By employing a distinctive use of space and scale, Raymond created peaceful drama from the Brazilian Garden’s focal point, the elevated water garden plaza set against the backdrop of a restored conservation area.  The plaza features an 8 x17 foot ceramic tile mural donated by the landscape architect, which is the only public Roberto Burle Marx mural in the United States.  The mural is the focal point and terminus of the programmed view from the proposed visitor center.  The blue sky reflects off of the placid black water of the upper water garden, which then tumbles down a multi-tiered cascading waterfall into the lower pond.
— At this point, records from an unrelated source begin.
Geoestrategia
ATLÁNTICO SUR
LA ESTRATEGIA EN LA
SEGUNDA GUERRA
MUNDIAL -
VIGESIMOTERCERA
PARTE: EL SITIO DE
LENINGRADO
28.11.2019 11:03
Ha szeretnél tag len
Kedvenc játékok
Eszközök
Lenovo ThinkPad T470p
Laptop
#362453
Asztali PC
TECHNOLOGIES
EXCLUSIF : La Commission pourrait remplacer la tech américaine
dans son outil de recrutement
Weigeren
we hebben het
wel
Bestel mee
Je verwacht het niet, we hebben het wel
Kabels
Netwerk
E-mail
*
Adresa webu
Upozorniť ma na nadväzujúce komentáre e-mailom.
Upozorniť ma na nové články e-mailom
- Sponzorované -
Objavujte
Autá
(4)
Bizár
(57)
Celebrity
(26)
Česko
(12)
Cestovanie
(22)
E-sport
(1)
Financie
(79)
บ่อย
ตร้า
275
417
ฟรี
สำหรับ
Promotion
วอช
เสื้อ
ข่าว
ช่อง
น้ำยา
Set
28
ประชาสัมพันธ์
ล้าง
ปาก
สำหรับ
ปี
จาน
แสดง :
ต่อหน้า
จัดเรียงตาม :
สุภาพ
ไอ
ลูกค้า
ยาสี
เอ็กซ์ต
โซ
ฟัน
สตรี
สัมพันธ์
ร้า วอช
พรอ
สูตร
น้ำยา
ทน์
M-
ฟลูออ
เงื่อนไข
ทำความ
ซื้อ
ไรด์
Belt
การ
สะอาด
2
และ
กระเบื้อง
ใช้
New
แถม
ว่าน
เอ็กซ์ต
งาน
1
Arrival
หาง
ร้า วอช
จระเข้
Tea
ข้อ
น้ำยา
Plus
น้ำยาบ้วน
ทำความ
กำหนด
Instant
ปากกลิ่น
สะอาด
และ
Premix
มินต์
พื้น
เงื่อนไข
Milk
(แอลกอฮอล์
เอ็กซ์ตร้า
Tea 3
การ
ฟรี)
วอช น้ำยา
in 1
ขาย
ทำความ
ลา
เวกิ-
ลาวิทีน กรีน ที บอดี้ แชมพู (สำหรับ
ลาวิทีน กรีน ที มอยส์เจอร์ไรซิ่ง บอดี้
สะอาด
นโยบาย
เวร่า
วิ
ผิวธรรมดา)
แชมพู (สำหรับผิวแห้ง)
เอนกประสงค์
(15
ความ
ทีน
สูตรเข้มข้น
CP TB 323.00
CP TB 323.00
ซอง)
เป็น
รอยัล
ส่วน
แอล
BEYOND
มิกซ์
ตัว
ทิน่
The plaza is a vibrant commonplace for all to gather and interact with the water garden.  The vine trellis structure will eventually shade the plaza with Red Jade vine.  Massive Victoria Amazonica leaves resemble floating stepping stones, visually leading visitors towards the infinity edge cascade.

The water garden elements were designed to accentuate and link the two neighboring bodies of natural water to the Brazilian Garden.  Influenced by the site’s unrivaled views of the surrounding native preserves, Raymond selected the site and elevated plaza in order to create a landscape which would add compelling interest without requiring the use of precious resources.

The overall design of the Brazilian Garden was inspired as much by Raymond’s knowledge of Brazilian flora as his artistic temperament.  As the sun sets behind the vine trellis on the plaza, the hues of the sky mimic the vibrancy of the mosaic tiles, and as the garden’s visual elements drift away, the auditory elements of water create a nighttime haven for those who find comfort in the darkness.  The Brazilian Garden is a sensory delight, a place for recreation, reflection and education for present and future garden visitors.